Abstract

The restricted ability of deoxyribonuclease I/snake venom phosphodiesterase digestion to liberate deoxyadenosine (dA) nucleotide adducts of polycyclic aromatic hydrocarbons from DNA, first observed by Dipple and Pigott with the bay-region diol epoxide adducts of 7,12-dimethylbenz[a]anthracene, has been observed with the dA adducts of benz[a]anthracene and benzo[c]phenanthrene diol epoxides. The micrococcal nuclease/spleen phosphodiesterase digestion used in the original 32P postlabeling procedure developed by Randerath to determine DNA adducts also failed to liberate dA nucleotide adducts quantitatively.
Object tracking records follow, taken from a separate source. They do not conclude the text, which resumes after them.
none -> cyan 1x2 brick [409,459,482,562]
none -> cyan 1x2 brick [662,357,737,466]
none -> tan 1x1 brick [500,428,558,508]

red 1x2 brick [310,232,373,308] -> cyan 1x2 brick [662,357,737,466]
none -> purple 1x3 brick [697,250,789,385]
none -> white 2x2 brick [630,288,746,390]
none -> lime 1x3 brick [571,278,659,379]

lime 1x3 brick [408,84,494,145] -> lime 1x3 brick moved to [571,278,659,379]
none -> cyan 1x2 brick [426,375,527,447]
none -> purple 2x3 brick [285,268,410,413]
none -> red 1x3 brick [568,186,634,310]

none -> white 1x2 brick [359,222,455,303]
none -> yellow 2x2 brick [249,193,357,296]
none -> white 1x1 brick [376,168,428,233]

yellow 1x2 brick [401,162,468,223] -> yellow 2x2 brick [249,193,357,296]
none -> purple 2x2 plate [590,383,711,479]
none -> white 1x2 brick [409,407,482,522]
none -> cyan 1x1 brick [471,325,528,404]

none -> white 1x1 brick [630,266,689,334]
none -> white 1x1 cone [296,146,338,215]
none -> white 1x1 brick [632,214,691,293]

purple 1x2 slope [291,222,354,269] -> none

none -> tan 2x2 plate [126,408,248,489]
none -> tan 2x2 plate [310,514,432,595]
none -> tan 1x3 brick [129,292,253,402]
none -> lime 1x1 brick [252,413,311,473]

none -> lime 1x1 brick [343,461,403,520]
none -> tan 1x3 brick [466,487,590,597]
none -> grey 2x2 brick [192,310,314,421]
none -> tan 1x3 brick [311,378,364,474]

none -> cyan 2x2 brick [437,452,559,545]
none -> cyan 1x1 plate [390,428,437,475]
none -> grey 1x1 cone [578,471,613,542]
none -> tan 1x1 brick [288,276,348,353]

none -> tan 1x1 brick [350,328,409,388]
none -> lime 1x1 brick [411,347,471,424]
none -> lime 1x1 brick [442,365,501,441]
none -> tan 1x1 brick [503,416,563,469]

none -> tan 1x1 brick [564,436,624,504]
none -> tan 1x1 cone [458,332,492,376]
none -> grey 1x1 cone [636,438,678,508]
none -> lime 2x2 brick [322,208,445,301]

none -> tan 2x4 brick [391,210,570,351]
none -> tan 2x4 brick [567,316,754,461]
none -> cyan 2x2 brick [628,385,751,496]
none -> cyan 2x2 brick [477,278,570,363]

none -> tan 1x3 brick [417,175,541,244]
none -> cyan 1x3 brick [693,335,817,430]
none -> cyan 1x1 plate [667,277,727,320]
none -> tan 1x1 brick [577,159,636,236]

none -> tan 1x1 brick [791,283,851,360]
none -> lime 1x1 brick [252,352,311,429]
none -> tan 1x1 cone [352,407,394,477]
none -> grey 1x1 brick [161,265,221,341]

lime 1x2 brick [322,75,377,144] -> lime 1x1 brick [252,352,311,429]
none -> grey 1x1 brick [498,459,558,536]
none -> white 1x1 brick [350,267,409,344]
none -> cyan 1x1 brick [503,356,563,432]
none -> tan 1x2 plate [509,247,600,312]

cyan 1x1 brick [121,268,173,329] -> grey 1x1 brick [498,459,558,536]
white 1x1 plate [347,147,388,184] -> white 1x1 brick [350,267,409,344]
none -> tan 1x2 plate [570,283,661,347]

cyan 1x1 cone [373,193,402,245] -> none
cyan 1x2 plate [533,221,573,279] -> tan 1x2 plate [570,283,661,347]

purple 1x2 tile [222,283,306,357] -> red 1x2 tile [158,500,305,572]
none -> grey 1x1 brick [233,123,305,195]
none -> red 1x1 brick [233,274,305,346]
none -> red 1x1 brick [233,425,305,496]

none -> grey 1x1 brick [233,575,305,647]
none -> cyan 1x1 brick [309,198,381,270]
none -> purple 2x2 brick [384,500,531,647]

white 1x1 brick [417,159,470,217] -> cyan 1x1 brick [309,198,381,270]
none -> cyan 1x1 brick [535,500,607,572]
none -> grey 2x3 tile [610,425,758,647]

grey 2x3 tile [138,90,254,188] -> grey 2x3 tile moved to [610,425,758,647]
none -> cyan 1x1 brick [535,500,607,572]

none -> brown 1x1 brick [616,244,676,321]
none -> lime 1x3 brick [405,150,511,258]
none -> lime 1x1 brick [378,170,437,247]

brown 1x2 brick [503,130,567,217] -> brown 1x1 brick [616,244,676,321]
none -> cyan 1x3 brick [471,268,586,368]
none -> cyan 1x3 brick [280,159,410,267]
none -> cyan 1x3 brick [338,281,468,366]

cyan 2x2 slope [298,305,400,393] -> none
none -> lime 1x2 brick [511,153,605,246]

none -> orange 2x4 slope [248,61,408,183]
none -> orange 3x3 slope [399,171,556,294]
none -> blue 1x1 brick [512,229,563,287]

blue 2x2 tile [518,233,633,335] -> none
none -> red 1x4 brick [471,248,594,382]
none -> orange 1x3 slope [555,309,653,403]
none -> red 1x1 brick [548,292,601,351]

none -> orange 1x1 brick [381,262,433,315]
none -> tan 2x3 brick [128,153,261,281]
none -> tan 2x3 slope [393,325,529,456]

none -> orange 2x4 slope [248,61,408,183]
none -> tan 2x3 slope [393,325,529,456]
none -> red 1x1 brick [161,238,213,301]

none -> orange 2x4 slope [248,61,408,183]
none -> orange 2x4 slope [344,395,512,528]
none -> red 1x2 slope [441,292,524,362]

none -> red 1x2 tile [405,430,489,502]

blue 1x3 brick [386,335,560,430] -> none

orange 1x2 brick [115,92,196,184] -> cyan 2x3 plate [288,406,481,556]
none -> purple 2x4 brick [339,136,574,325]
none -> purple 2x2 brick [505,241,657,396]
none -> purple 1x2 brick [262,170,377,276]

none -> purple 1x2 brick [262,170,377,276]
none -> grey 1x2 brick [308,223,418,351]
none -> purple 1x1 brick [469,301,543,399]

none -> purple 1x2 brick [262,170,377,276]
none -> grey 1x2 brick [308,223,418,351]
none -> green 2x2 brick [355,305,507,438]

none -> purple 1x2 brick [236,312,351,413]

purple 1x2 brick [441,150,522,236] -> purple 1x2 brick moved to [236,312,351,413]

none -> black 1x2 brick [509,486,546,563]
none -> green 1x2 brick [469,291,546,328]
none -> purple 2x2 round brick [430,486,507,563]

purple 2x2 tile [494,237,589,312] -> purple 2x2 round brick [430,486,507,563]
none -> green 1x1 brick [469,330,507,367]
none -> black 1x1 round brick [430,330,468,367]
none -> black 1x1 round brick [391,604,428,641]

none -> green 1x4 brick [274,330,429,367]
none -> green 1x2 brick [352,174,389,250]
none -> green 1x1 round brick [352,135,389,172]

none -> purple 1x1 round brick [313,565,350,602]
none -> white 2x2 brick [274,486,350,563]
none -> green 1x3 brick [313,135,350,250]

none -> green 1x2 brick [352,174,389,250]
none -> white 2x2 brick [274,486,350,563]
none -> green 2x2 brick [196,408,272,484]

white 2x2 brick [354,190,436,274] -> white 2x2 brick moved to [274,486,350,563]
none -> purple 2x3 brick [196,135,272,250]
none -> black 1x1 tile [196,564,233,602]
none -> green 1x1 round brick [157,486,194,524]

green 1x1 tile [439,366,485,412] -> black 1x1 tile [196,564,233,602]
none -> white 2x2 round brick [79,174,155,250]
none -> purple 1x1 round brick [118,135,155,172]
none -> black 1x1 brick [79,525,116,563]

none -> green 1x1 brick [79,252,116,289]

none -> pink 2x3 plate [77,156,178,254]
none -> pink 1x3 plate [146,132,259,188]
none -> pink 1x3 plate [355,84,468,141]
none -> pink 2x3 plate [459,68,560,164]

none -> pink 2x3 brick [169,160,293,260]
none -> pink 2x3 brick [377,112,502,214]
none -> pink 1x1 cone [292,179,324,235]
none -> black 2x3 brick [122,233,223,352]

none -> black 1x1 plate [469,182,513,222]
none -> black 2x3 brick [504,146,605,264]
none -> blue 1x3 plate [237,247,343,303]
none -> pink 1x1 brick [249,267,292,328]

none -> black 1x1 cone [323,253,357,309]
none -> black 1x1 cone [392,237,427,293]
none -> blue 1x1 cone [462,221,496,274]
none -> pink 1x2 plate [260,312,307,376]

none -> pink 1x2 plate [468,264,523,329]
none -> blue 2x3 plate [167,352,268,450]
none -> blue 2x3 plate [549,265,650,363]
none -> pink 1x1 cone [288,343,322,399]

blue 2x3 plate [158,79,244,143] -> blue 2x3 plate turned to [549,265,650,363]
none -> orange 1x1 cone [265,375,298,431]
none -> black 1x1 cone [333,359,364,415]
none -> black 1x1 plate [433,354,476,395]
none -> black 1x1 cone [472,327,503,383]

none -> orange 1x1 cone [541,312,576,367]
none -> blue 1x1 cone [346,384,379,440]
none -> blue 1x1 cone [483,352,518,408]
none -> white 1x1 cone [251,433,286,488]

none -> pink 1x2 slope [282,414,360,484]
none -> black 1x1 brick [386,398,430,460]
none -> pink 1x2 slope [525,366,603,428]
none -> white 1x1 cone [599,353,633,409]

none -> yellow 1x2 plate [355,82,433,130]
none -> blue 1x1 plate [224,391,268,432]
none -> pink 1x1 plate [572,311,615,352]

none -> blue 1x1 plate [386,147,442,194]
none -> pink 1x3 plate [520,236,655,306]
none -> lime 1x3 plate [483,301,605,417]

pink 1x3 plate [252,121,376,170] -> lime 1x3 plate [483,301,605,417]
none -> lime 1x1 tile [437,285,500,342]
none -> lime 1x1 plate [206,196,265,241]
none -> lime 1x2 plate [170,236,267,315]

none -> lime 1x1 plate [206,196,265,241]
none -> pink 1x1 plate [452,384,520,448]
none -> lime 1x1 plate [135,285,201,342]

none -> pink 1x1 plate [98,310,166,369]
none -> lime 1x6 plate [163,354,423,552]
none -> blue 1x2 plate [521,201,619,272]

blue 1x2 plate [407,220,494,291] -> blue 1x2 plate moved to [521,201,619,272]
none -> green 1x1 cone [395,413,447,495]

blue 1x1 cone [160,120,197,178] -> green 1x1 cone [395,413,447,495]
Thus either method can potentially lead to an underestimation of the extent to which dA has been modified in DNA. The two digestion procedures exhibit systematic and mostly opposite stereoselectivity in the pattern of which dA adducts are resistant to digestion, which suggest that these adducts may have preferred orientations within modified DNA that are determined by whether they have the R or S configuration at C-1, the point of attachment between the exocyclic amino group of dA and the hydrocarbon; this in turn is dictated by the configuration about the precursor benzylic epoxide carbon and the cis versus trans nature of epoxide opening during adduct formation.